Fix: Allow multiple zip_county entries per zip. Drop the unique index on zip alone, replace with compound unique on (zip, countyFips). Run a CMS sweep to populate all multi-county mappings (38% of zips span multiple counties).
10. County name conventions differ between CMS and PUF
The trap: CMS returns "Saint Clair", PUF lists "St. Clair". Same county, different name. If you key plans by countiesServed: county and the names don't match, plans are invisible.
Known patterns:
| CMS name | PUF name |
|---|---|
Saint X | St. X |
Sainte Genevieve | Ste. Genevieve |
LaPaz | La Paz |
LaSalle | La Salle |
LaCrosse | La Crosse |
LaMoure | LaMoure |
Lagrange | LaGrange |
Desoto | DeSoto (or De Soto for LA) |
Obrien | O'Brien |
Juneau | Juneau City and (AK borough) |
Sitka | Sitka City and (AK borough) |
St. Louis City | St. Louis city (lowercase city) |
Fix: Normalize CMS-sourced names to PUF conventions when ingesting. Build a normalization map.
11. Plan IDs in CMS responses include CSR variant suffixes
The trap: Plan IDs in plan-attributes-puf.csv look like 53932AL0100012-00, -01, -02, etc. CMS API returns IDs like 53932AL0100012 (the StandardComponentId). When matching, strip the variant suffix.
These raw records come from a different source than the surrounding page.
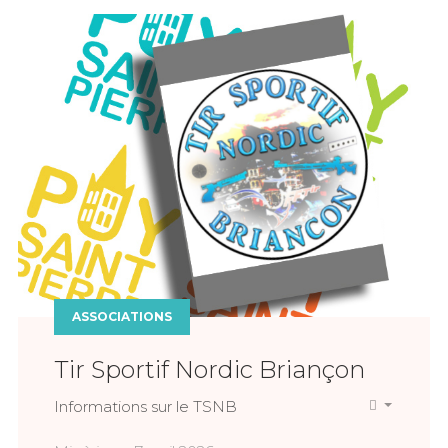
ASSOCIATIONS
Tir Sportif Nordic Briançon
Informations sur le TSNB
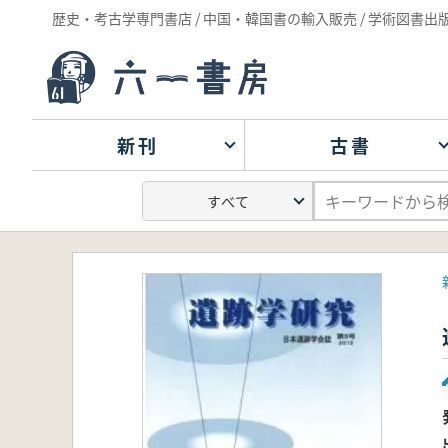
歴史・考古学専門書店 / 中国・韓国書の輸入販売 / 学術図書出
新刊
古書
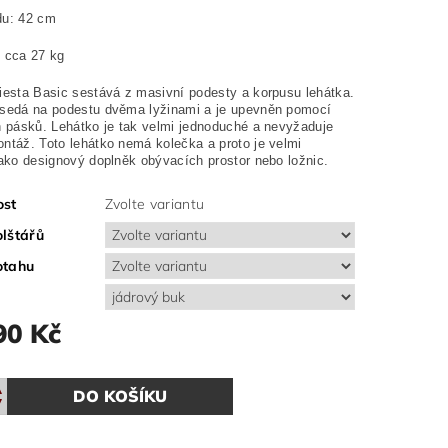
du: 42 cm
 cca 27 kg
iesta Basic sestává z masivní podesty a korpusu lehátka.
sedá na podestu dvěma lyžinami a je upevněn pomocí
h pásků. Lehátko je tak velmi jednoduché a nevyžaduje
ntáž. Toto lehátko nemá kolečka a proto je velmi
jako designový doplněk obývacích prostor nebo ložnic.
ost
Zvolte variantu
lštářů
otahu
90 Kč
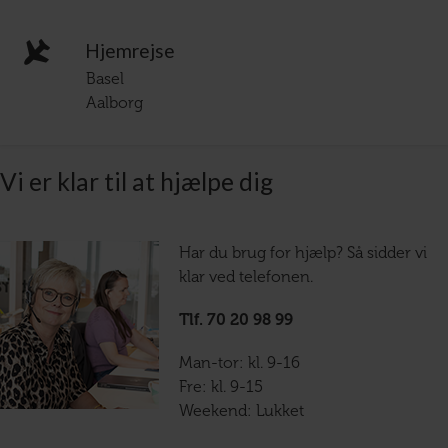
Hjemrejse
Basel
Aalborg
Vi er klar til at hjælpe dig
Har du brug for hjælp? Så sidder vi
klar ved telefonen.
Tlf. 70 20 98 99
Man-tor: kl. 9-16
Fre: kl. 9-15
Weekend: Lukket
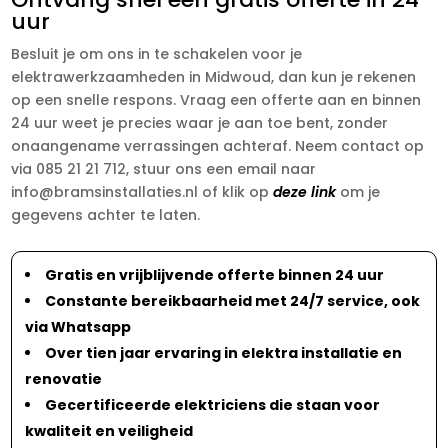
uur
Besluit je om ons in te schakelen voor je
elektrawerkzaamheden in Midwoud, dan kun je rekenen
op een snelle respons. Vraag een offerte aan en binnen
24 uur weet je precies waar je aan toe bent, zonder
onaangename verrassingen achteraf. Neem contact op
via 085 21 21 712, stuur ons een email naar
info@bramsinstallaties.nl of klik op
deze link
om je
gegevens achter te laten.
Gratis en vrijblijvende offerte binnen 24 uur
Constante bereikbaarheid met 24/7 service, ook
via Whatsapp
Over tien jaar ervaring in elektra installatie en
renovatie
Gecertificeerde elektriciens die staan voor
kwaliteit en veiligheid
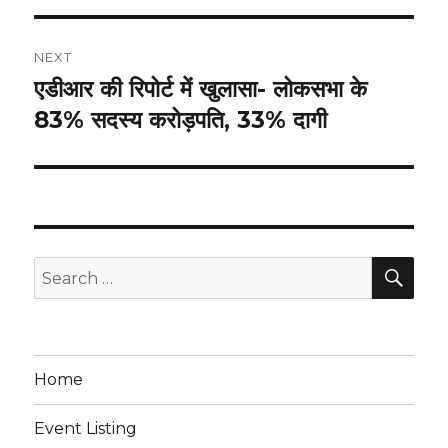
NEXT
एडीआर की रिपोर्ट में खुलासा- लोकसभा के
Next
post:
83% सदस्य करोड़पति, 33% दागी
SEA
Search
for:
Home
Event Listing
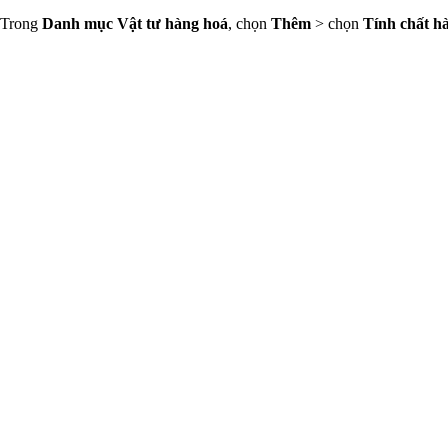
Trong
Danh mục Vật tư hàng hoá
, chọn
Thêm
> chọn
Tính chất h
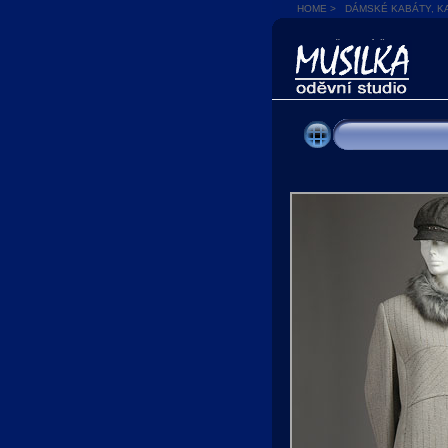
HOME
>
DÁMSKÉ KABÁTY, K
SPOLEČENSKÉ ŠATY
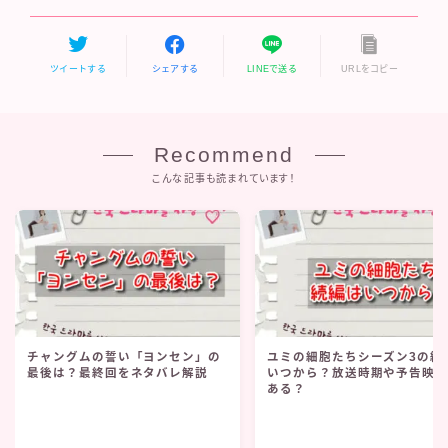
ツイートする
シェアする
LINEで送る
URLをコピー
Recommend
こんな記事も読まれています！
チャングムの誓い「ヨンセン」の
ユミの細胞たちシーズン3の続
最後は？最終回をネタバレ解説
いつから？放送時期や予告映
ある？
Fix: Use the first 14 characters as the canonical plan ID (hiosId.slice(0, 14)).
12. Some issuers use non-standard age curves
The trap: ACA standard age curve (45 CFR 147.102) says age 35 should be 1.222× age 21. UT issuers use ratios closer to 1.39 — a state-specific curve allowed by regulation.
Fix: When sanity-checking age curves in Tier 4, allow state-specific curves. UT plans should pass with ratios 1.35-1.45.
13. Atlas backups are raw WiredTiger files
The trap: Atlas snapshot downloads aren't BSON — they're raw WiredTiger files. You can't mongorestore them directly to extract a single collection.
Fix: Use the Atlas web console or CLI to do a full cluster restore. To restore a single collection, you need to:
- Spin up a temporary cluster
- Restore the snapshot there
- Use
mongoexportto dump the collection mongoimportinto the production cluster
Or just maintain your own pre-write snapshots via atlas backups snapshots create.